# aquasoil buffering capacity



## treepimp (Apr 13, 2006)

I have a tank that I set up recently with ADA aquasoil, and was wondering if using a drop checker is the only sure way to figure out my CO2 concentration.
I've read that because aquasoil buffers the water, the KH/ph tables are no use.


----------



## eklikewhoa (Jul 24, 2006)

Yes, using the drop checker with a known Kh water is the only way to accurately measure co2 content.


----------



## Avalon (Mar 7, 2005)

Or, you could use the plants/algae as an indicator. Typically, every tank has tiny bits of BBA. Keeping enough CO2 will keep it that way. As pH shifts up given a steady input of CO2, these tiny bits of BBA will turn into tiny tufts, and grow from there. It's pretty easy to use CO2 when first using AS, as the KH will drop to 0 in all but the hardest waters, and getting enough CO2 into the tank is rather easy. However, for reasons I'm unsure of, when AS stops buffering the water (about 3 months or so after initial use), your KH will rise. Mine seems to rise to 5-6 dKH (from 0) if I don't change any water. I use 100% RO water (7.0 pH and 0 dKH), and have nothing that will buffer my water, but the KH will rise slightly.
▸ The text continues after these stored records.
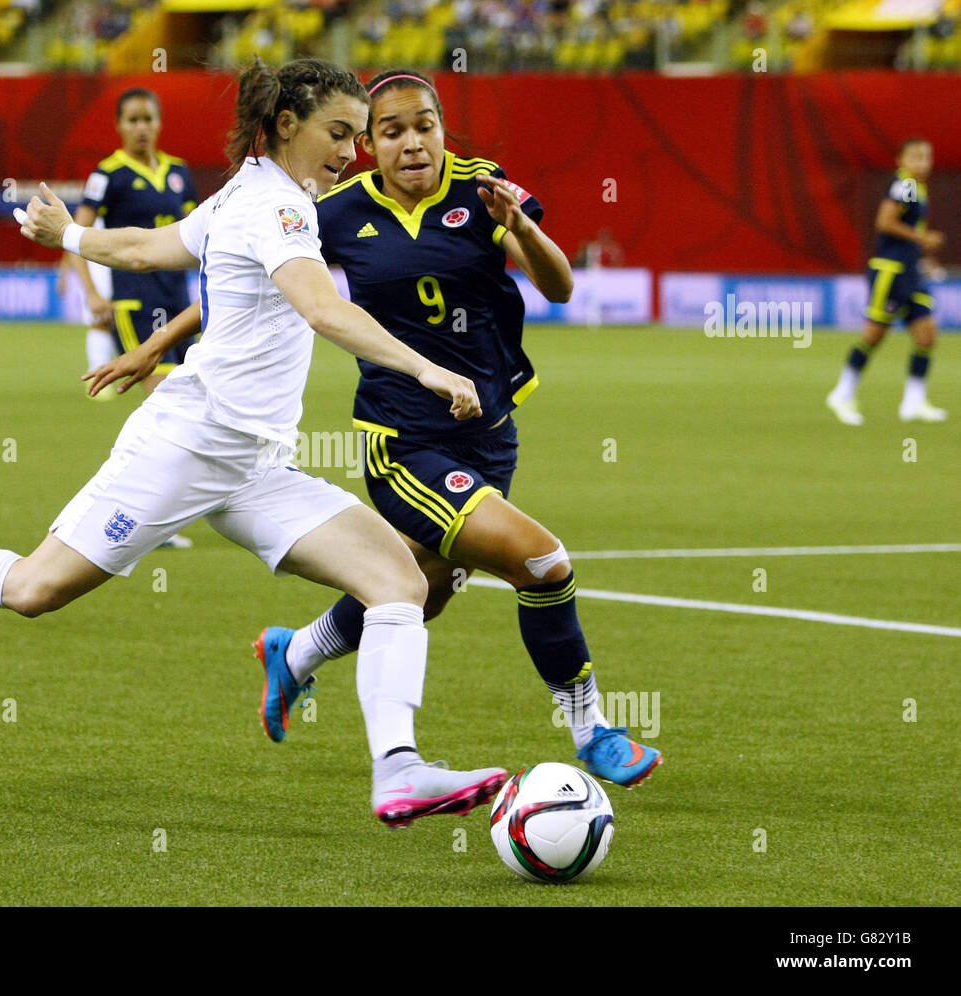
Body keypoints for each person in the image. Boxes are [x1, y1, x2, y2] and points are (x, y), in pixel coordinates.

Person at [0, 58, 507, 829]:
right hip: (186, 448)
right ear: (288, 125)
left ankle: (399, 772)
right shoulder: (277, 208)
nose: (351, 154)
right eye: (340, 134)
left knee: (398, 582)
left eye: (357, 139)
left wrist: (72, 234)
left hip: (257, 466)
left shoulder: (259, 192)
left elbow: (151, 248)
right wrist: (429, 368)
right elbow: (322, 308)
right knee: (34, 591)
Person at [87, 69, 663, 789]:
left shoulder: (481, 187)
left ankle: (295, 654)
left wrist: (521, 226)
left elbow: (558, 286)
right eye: (390, 132)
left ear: (442, 130)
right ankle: (593, 730)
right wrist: (151, 346)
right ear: (369, 144)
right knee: (541, 561)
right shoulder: (335, 210)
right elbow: (259, 273)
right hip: (404, 441)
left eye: (424, 125)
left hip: (489, 429)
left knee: (431, 586)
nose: (411, 142)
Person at [60, 88, 199, 398]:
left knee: (191, 396)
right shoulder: (109, 175)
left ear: (159, 123)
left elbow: (200, 235)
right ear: (118, 125)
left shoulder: (179, 171)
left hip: (179, 301)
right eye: (133, 120)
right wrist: (92, 294)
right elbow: (74, 236)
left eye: (148, 119)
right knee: (166, 398)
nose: (141, 127)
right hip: (136, 301)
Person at [827, 138, 947, 425]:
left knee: (927, 334)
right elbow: (884, 222)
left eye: (926, 157)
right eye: (915, 157)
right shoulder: (904, 186)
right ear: (901, 160)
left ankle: (914, 402)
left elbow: (905, 230)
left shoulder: (917, 188)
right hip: (891, 271)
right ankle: (843, 393)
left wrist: (922, 259)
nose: (922, 162)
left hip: (910, 271)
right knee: (874, 335)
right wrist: (923, 238)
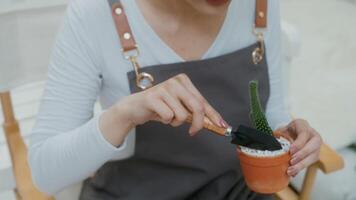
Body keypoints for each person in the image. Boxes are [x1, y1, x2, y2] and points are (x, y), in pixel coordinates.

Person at [29, 0, 322, 199]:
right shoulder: (96, 15)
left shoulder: (259, 5)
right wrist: (124, 114)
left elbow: (272, 116)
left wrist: (286, 137)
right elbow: (46, 173)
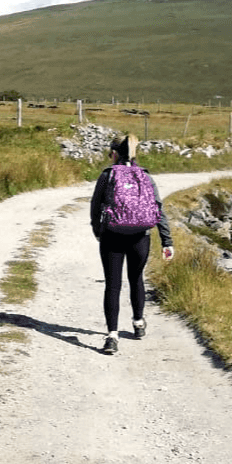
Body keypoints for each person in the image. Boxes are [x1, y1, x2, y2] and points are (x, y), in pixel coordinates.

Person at [89, 133, 173, 355]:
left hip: (112, 236)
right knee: (136, 279)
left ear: (114, 153)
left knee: (113, 285)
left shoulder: (107, 175)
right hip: (140, 236)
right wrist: (167, 240)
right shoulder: (145, 176)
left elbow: (95, 206)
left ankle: (112, 336)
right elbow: (158, 209)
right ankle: (138, 323)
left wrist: (98, 232)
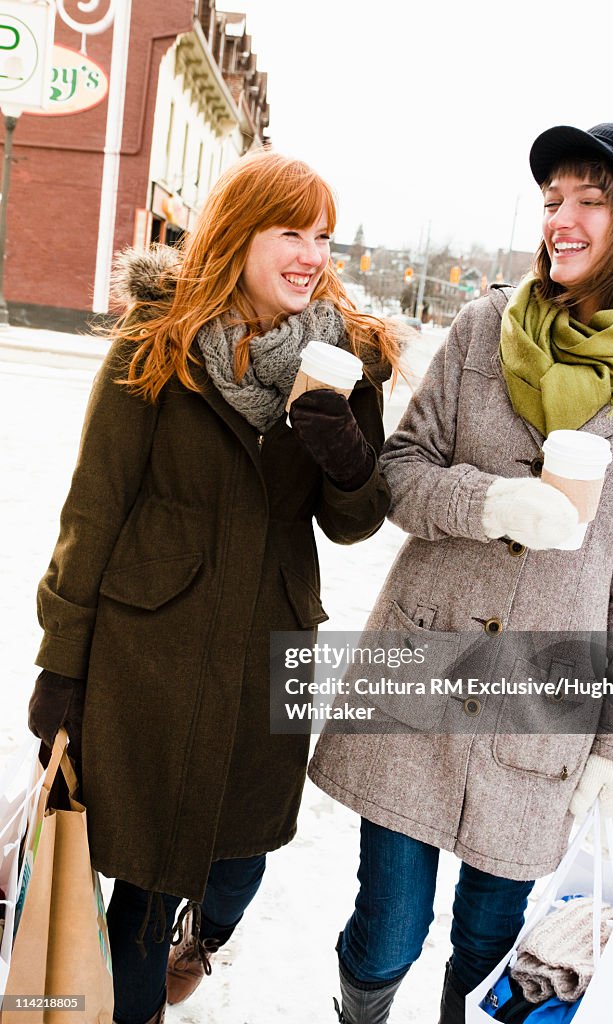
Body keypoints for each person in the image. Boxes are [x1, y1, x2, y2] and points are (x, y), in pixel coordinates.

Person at [308, 122, 613, 1023]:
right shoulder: (484, 327)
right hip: (420, 673)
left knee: (489, 946)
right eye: (554, 200)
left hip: (544, 706)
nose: (562, 217)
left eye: (590, 199)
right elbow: (400, 469)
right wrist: (488, 505)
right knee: (385, 931)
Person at [27, 150, 402, 1024]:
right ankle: (130, 1004)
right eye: (291, 232)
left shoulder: (348, 359)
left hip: (269, 639)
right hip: (149, 641)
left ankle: (207, 940)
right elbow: (96, 503)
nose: (312, 254)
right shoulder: (159, 342)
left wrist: (344, 453)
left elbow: (355, 519)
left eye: (324, 237)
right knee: (144, 869)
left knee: (242, 853)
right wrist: (62, 663)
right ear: (238, 235)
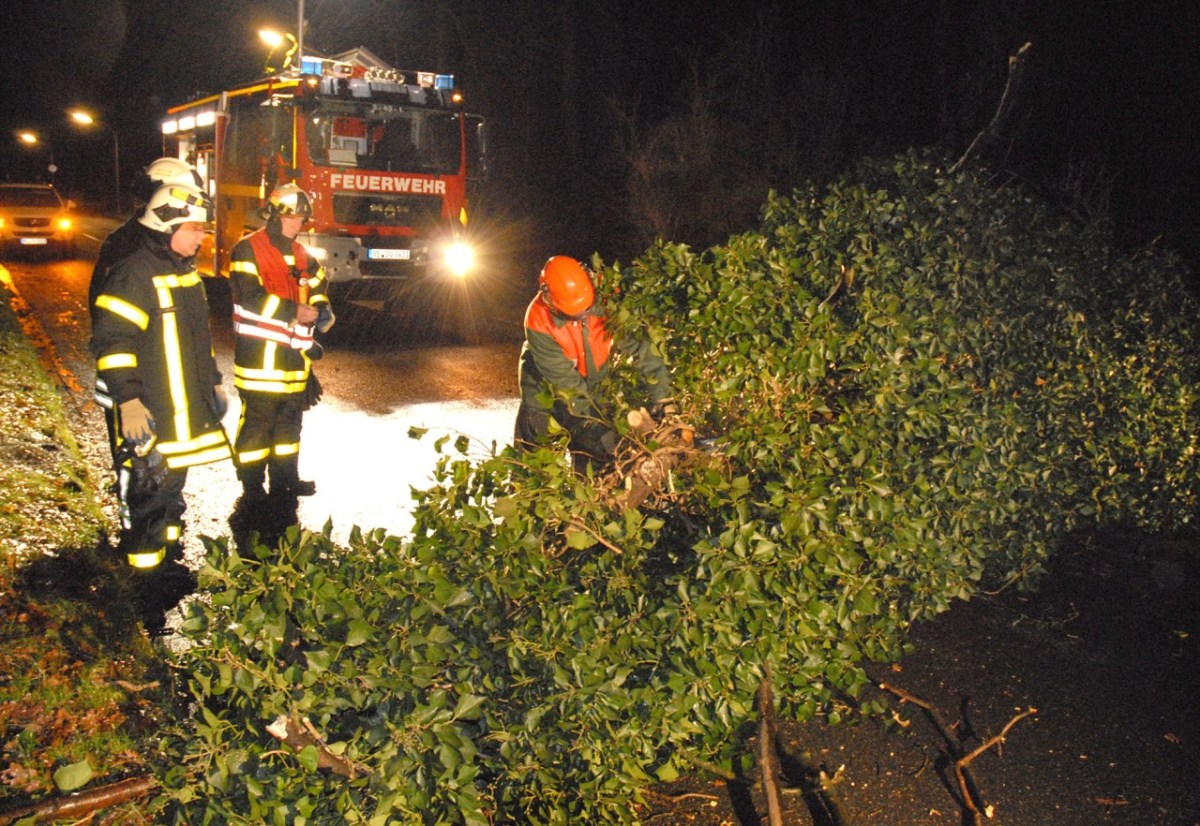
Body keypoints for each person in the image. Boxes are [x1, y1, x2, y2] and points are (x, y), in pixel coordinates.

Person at [89, 181, 232, 635]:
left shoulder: (183, 272)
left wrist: (212, 383)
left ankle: (167, 572)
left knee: (170, 501)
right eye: (194, 228)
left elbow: (195, 341)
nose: (201, 237)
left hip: (181, 414)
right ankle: (143, 600)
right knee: (147, 507)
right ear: (168, 223)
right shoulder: (134, 272)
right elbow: (112, 343)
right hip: (149, 416)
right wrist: (127, 401)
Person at [90, 157, 205, 463]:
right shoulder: (132, 251)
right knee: (138, 465)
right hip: (132, 382)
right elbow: (114, 331)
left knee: (162, 468)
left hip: (152, 379)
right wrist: (128, 397)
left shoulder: (159, 246)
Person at [514, 255, 675, 471]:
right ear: (549, 300)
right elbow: (569, 388)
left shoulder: (609, 302)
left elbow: (643, 349)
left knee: (595, 464)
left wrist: (662, 398)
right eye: (574, 314)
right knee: (537, 462)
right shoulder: (537, 320)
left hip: (593, 385)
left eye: (585, 310)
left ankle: (589, 497)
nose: (582, 315)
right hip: (545, 391)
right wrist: (602, 434)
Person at [229, 183, 334, 502]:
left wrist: (323, 309)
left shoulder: (303, 255)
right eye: (294, 218)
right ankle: (251, 486)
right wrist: (293, 310)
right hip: (259, 362)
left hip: (293, 362)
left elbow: (316, 288)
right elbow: (249, 296)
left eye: (302, 219)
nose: (299, 225)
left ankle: (286, 480)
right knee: (257, 428)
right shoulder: (247, 249)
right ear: (274, 216)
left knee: (289, 429)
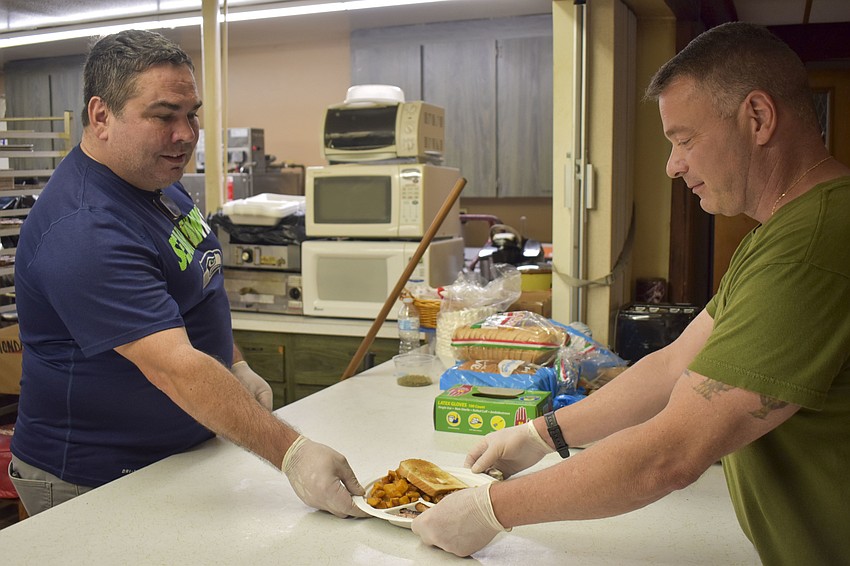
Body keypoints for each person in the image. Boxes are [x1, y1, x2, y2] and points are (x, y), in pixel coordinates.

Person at [411, 22, 850, 565]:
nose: (672, 165)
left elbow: (670, 455)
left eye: (683, 140)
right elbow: (672, 368)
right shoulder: (785, 232)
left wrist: (491, 510)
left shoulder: (811, 246)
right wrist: (542, 434)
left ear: (757, 118)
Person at [8, 29, 368, 520]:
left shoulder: (160, 187)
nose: (185, 134)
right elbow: (173, 365)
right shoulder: (85, 226)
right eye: (162, 116)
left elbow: (198, 291)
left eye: (191, 114)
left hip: (171, 455)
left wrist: (233, 363)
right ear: (100, 117)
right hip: (92, 476)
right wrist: (292, 452)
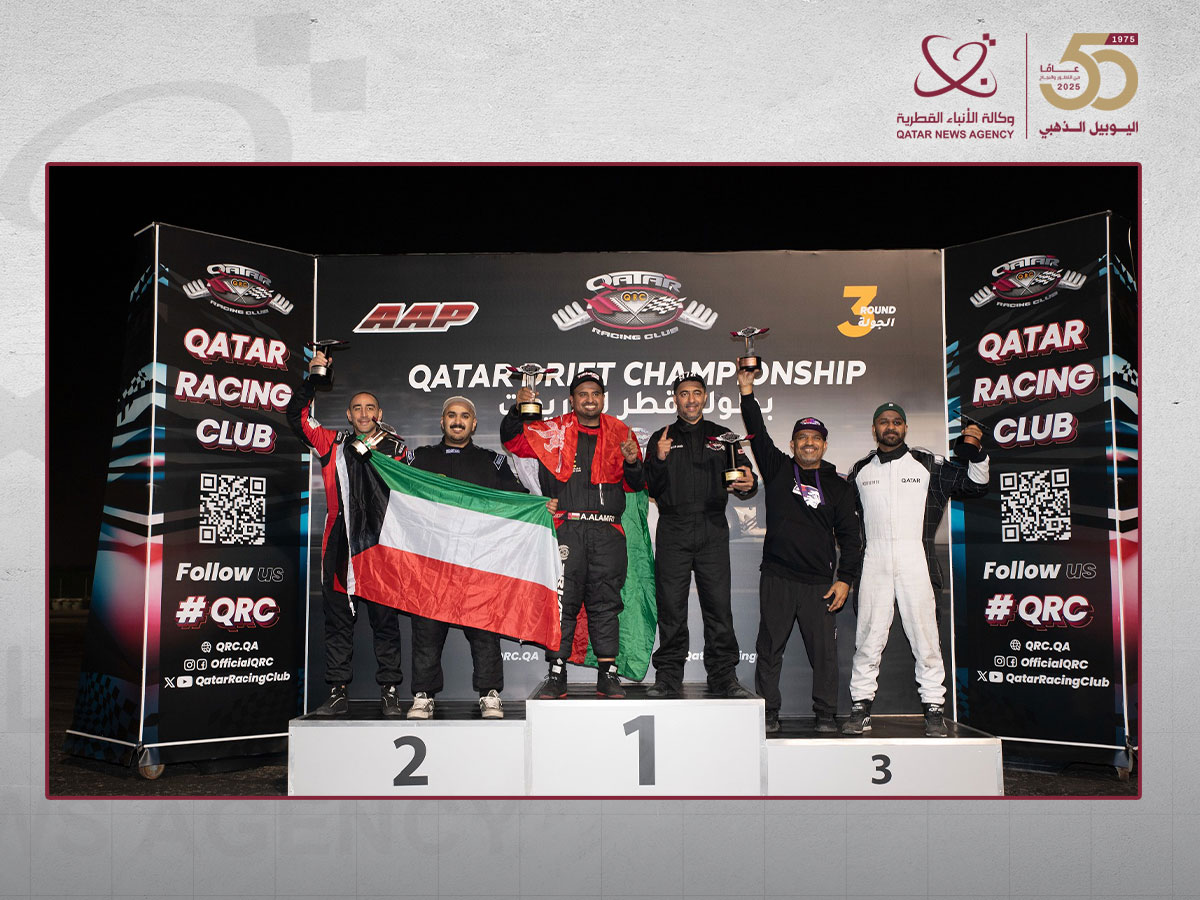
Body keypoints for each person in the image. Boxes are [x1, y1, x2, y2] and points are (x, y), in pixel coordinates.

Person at [842, 402, 989, 737]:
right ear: (874, 429)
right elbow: (842, 518)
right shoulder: (860, 470)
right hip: (874, 560)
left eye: (897, 422)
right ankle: (860, 706)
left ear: (905, 428)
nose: (890, 427)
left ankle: (934, 708)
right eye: (883, 422)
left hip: (917, 560)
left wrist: (977, 450)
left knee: (926, 639)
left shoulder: (929, 464)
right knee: (867, 638)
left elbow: (976, 485)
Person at [285, 348, 414, 718]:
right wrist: (313, 379)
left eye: (370, 408)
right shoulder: (332, 442)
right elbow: (296, 417)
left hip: (381, 544)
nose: (363, 413)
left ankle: (390, 691)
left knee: (385, 623)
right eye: (357, 408)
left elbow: (413, 492)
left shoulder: (397, 448)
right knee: (338, 622)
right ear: (348, 414)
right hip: (339, 544)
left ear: (379, 414)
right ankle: (338, 691)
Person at [501, 370, 644, 698]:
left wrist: (634, 463)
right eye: (583, 394)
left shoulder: (621, 432)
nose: (589, 399)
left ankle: (608, 675)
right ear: (572, 399)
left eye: (595, 393)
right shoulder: (554, 430)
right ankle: (556, 674)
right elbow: (513, 441)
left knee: (606, 603)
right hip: (567, 529)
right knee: (562, 603)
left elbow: (636, 484)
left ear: (603, 398)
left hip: (607, 531)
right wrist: (516, 410)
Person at [738, 367, 862, 734]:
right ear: (792, 445)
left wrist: (845, 580)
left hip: (819, 584)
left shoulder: (839, 487)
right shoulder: (778, 469)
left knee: (824, 655)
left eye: (815, 439)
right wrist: (747, 391)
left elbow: (851, 538)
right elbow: (757, 430)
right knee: (769, 649)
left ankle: (825, 714)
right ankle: (768, 713)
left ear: (824, 445)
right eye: (802, 438)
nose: (808, 443)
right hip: (777, 576)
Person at [407, 396, 529, 721]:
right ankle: (423, 695)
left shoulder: (493, 462)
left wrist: (539, 507)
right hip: (433, 563)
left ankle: (489, 694)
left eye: (464, 416)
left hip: (477, 563)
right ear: (442, 421)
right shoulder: (420, 459)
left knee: (485, 634)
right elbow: (397, 494)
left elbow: (518, 501)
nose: (457, 421)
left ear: (474, 424)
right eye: (451, 415)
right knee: (426, 633)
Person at [644, 373, 757, 699]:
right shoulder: (661, 437)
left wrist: (748, 483)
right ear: (675, 399)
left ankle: (724, 677)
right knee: (671, 608)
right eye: (684, 394)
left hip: (712, 527)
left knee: (718, 606)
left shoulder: (723, 436)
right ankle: (667, 677)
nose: (691, 399)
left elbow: (744, 481)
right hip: (673, 527)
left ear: (705, 397)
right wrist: (659, 459)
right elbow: (649, 486)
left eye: (696, 393)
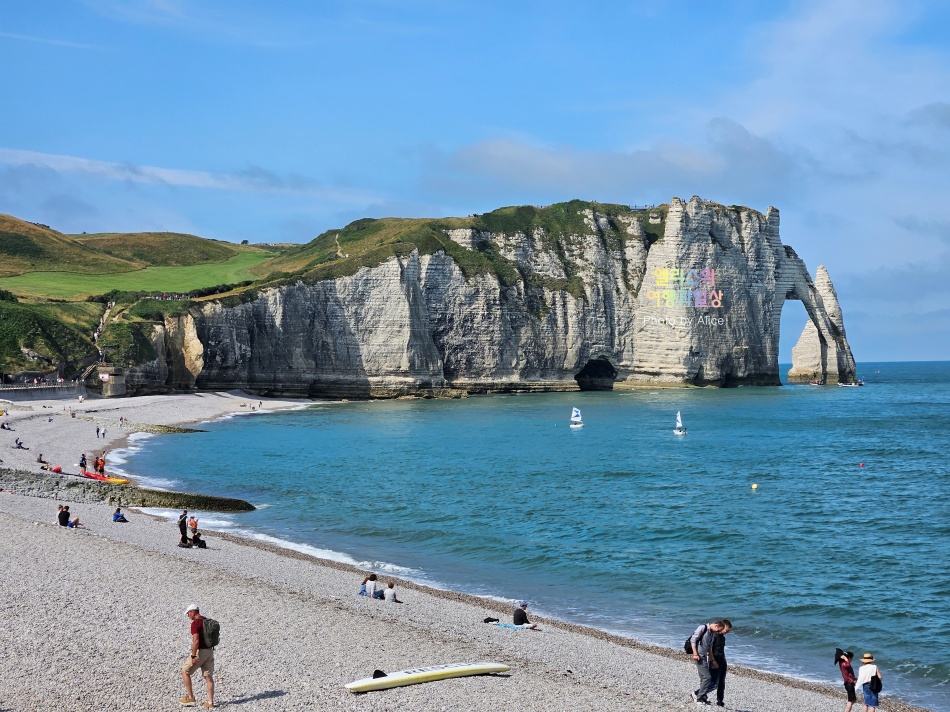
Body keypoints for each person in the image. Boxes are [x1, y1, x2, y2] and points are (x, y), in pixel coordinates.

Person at [180, 604, 215, 708]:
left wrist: (193, 656)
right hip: (210, 651)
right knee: (208, 677)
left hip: (201, 652)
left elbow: (196, 641)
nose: (188, 616)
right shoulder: (207, 620)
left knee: (185, 671)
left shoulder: (195, 623)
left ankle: (191, 698)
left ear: (193, 612)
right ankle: (210, 703)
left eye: (188, 613)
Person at [689, 620, 726, 704]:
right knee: (707, 677)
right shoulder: (703, 628)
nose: (718, 632)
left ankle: (702, 697)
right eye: (718, 630)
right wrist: (695, 654)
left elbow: (709, 648)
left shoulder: (712, 633)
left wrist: (712, 660)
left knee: (704, 678)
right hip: (698, 656)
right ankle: (698, 697)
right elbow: (693, 640)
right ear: (716, 625)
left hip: (704, 656)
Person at [712, 619, 732, 707]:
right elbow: (709, 650)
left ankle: (720, 701)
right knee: (712, 682)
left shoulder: (723, 638)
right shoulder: (714, 636)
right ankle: (699, 694)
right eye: (727, 630)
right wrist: (712, 661)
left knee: (721, 683)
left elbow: (722, 650)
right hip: (715, 660)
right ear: (722, 627)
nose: (727, 632)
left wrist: (725, 660)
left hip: (722, 661)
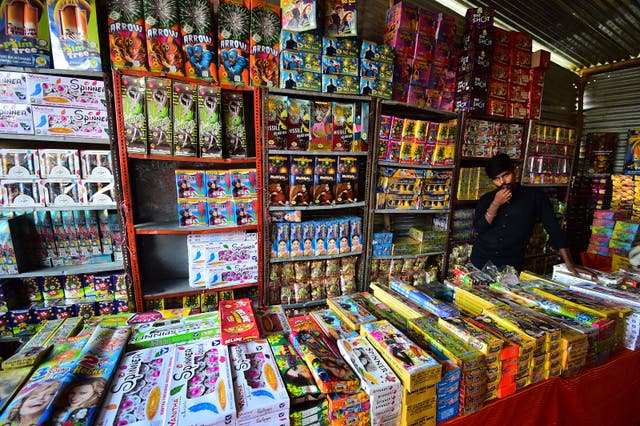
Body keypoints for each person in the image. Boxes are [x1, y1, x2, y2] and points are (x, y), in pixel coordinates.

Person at [471, 153, 595, 276]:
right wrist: (495, 204)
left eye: (506, 175)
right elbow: (480, 227)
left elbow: (553, 228)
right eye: (496, 179)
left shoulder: (535, 197)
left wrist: (569, 263)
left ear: (515, 170)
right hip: (480, 261)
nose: (502, 181)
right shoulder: (487, 199)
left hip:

To put it another way, there is a correlation between pH and KH, and the higher the KH, the more CO2 it takes to achieve a certain pH--one that's plant friendly/algae unfriendly. The "chart" is a poor method of determining CO2 levels. While I'm unfamiliar with using drop checkers, I have found over the years that plants/algae never lie. So, using the subtle powers of observation coupled with the ability to make small changes based on those observations, I think you'll find the success you're looking for!


----------



## treepimp (Apr 13, 2006)

Thanks for the help. Got a drop checker on the way. It's my first experience with aquasoil. My first tank I used the ph/kh chart on with much sucess. Never had any problems plants always pearled great and little to no algae. With my new tank though, I have to keep the ph around 6.2 to get any pearling. My kh at the moment is 4.5 which according to the ph/kh chart my co2 would be enough to kill anything. My fish and shrimp seem happy (no gasping for air) and my plants are pearling. I was just a little worried about the amount of co2 actually in the tank.


----------